▶ [Problem statement]:
Print each item below word for word, leaving out the pictures.

★ ★ ★ ★ ★ ★ ★

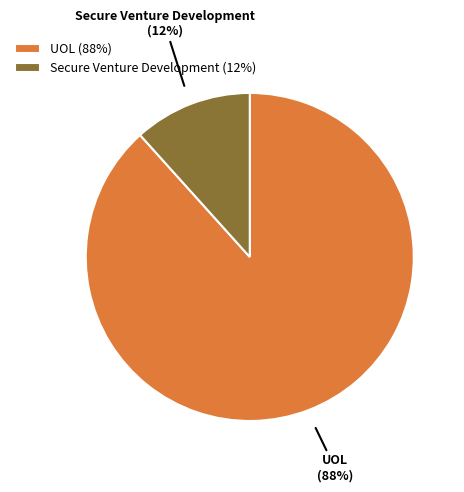

To the nearest percent, what is the average slice percentage?

50%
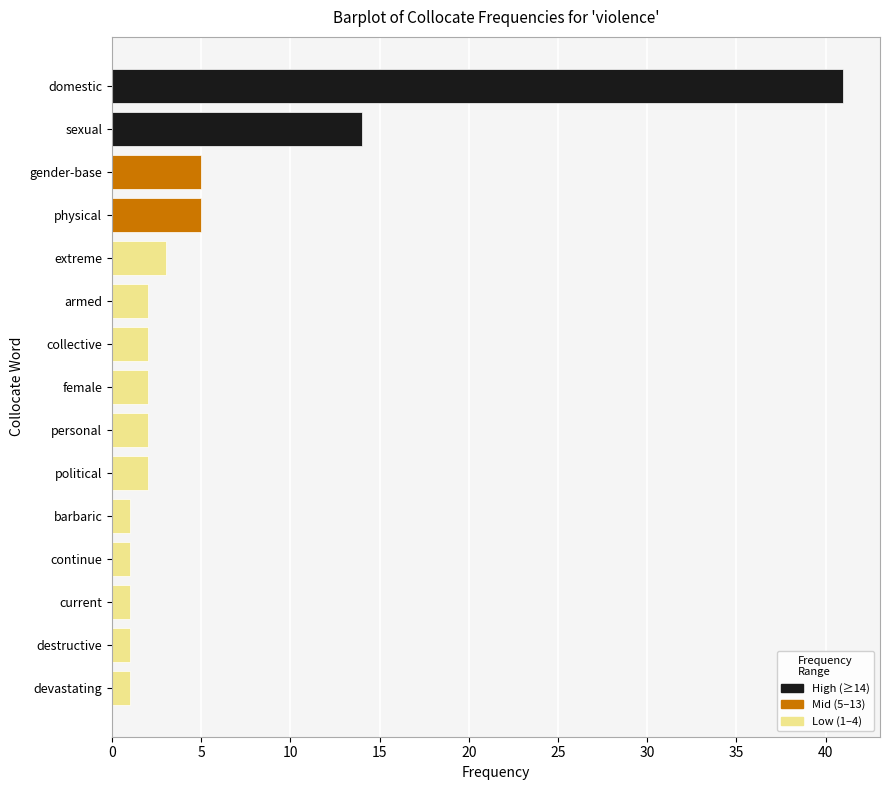

How many series are shown in this chart?

1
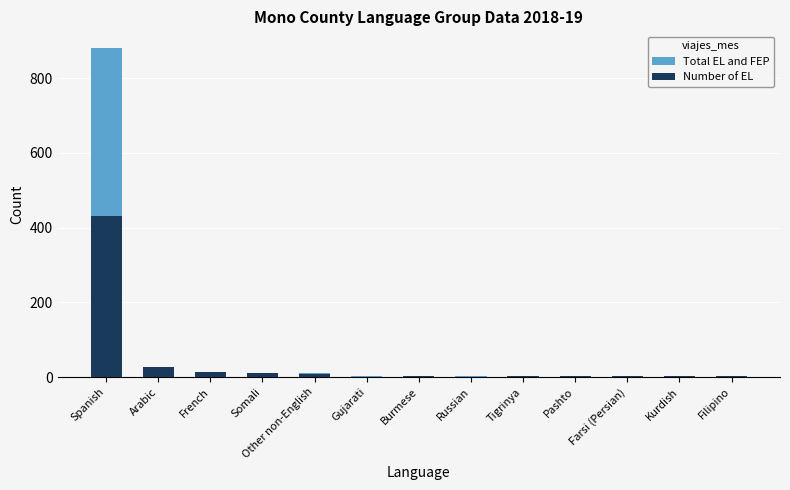

What is the minimum value for Total EL and FEP?

2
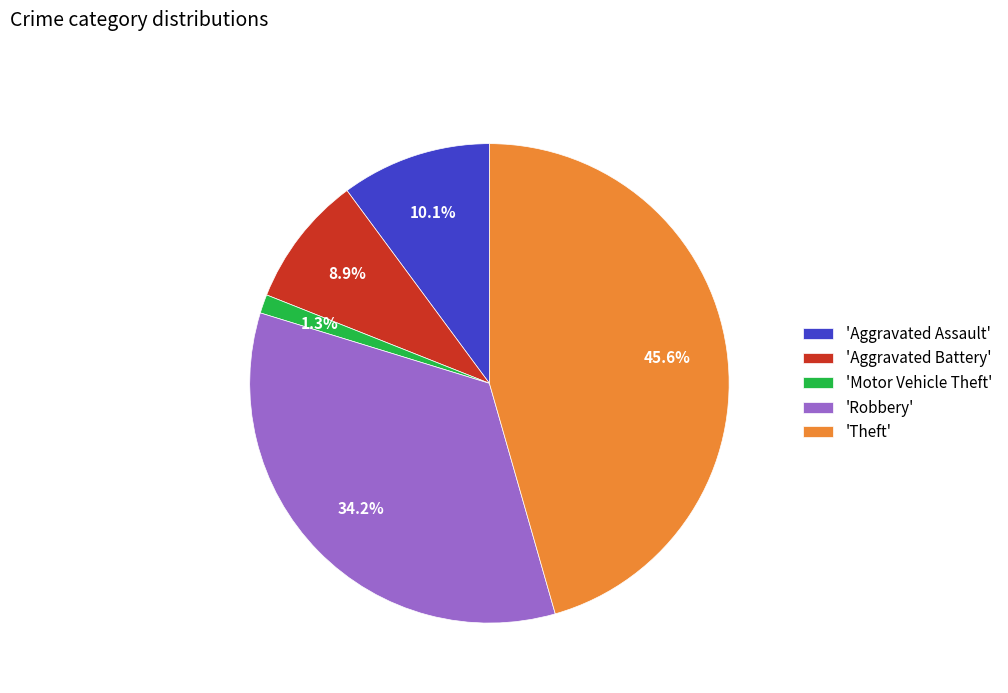

What is the smallest slice in the pie chart?

'Motor Vehicle Theft'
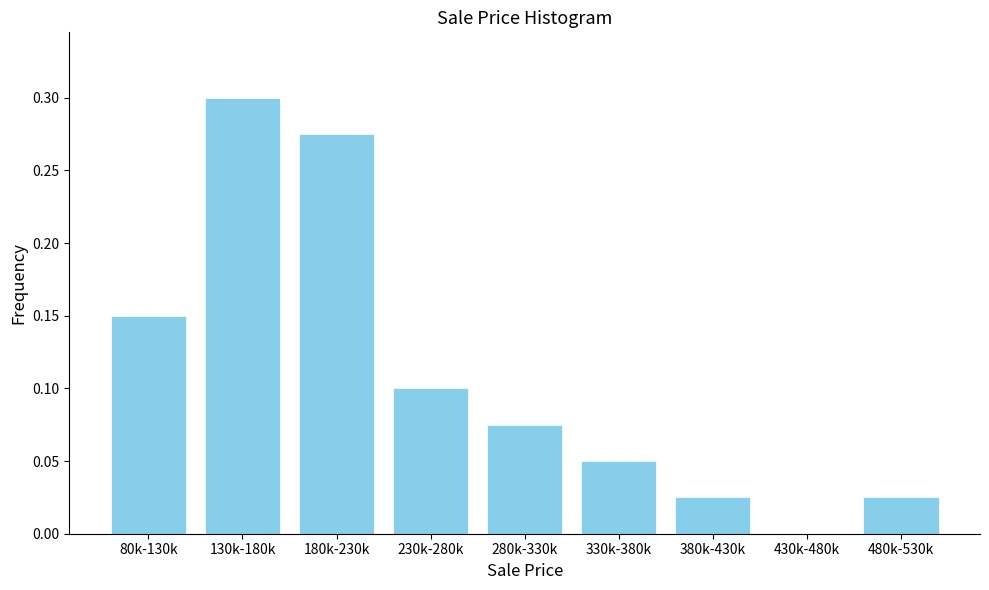

Which label corresponds to the largest value in the chart?

130k-180k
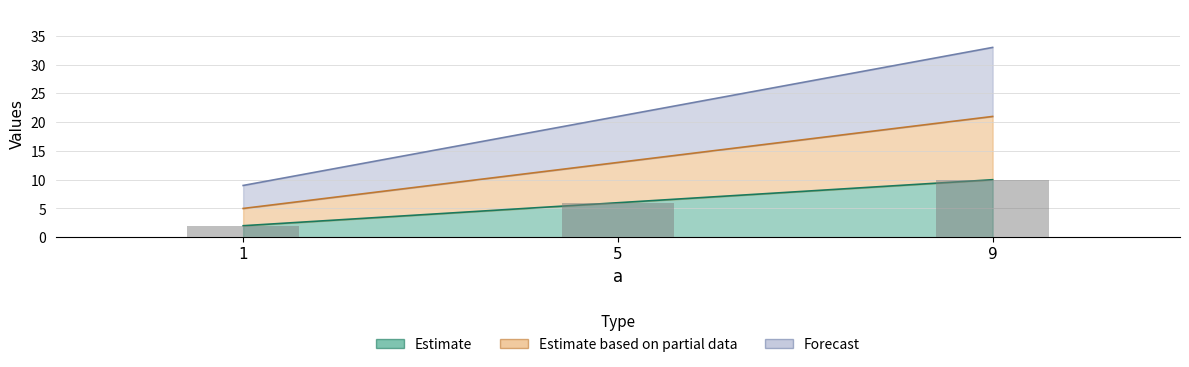

List the labels in order of d value, smallest first.

1, 5, 9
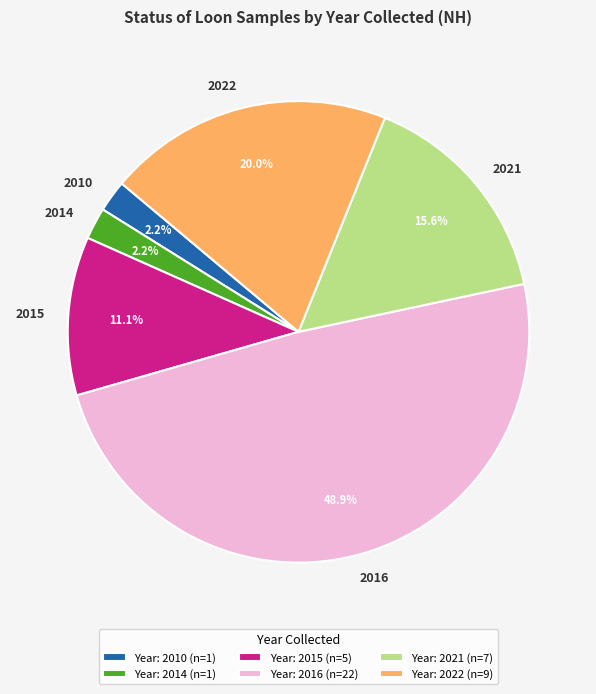

Do 2022 and 2010 together represent more than half of the pie?

No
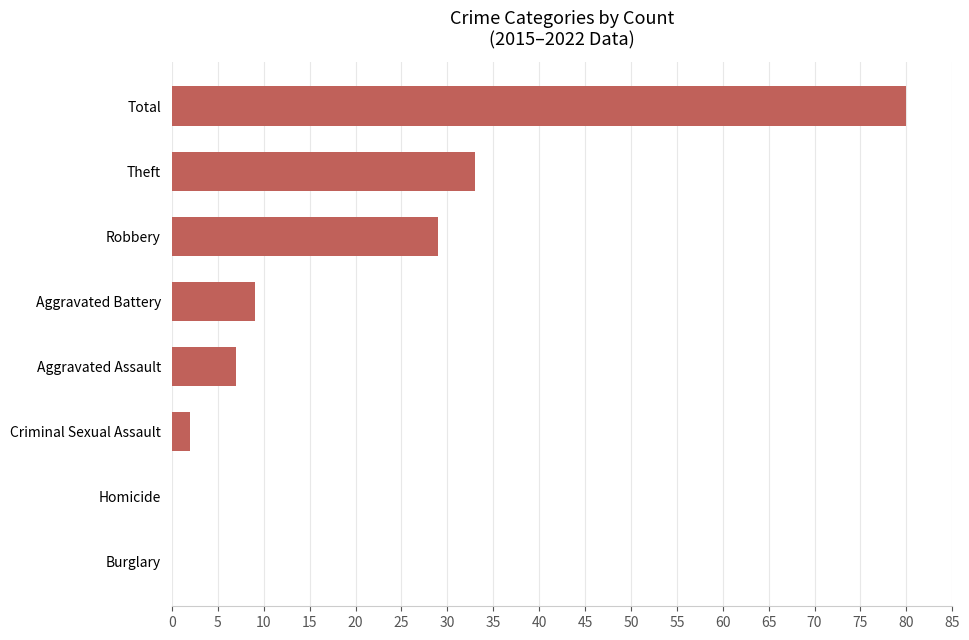

What value does the data have at Aggravated Assault?

7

★ ★ ★ ★ ★ ★ ★

▶ [Completed task]:
To the nearest percent, what is the average slice percentage?

50%

How many series are shown in this chart?

1

What is the minimum value for Total EL and FEP?

2

What is the smallest slice in the pie chart?

'Motor Vehicle Theft'

Which label corresponds to the largest value in the chart?

130k-180k

List the labels in order of d value, smallest first.

1, 5, 9

Do 2022 and 2010 together represent more than half of the pie?

No

What value does the data have at Aggravated Assault?

7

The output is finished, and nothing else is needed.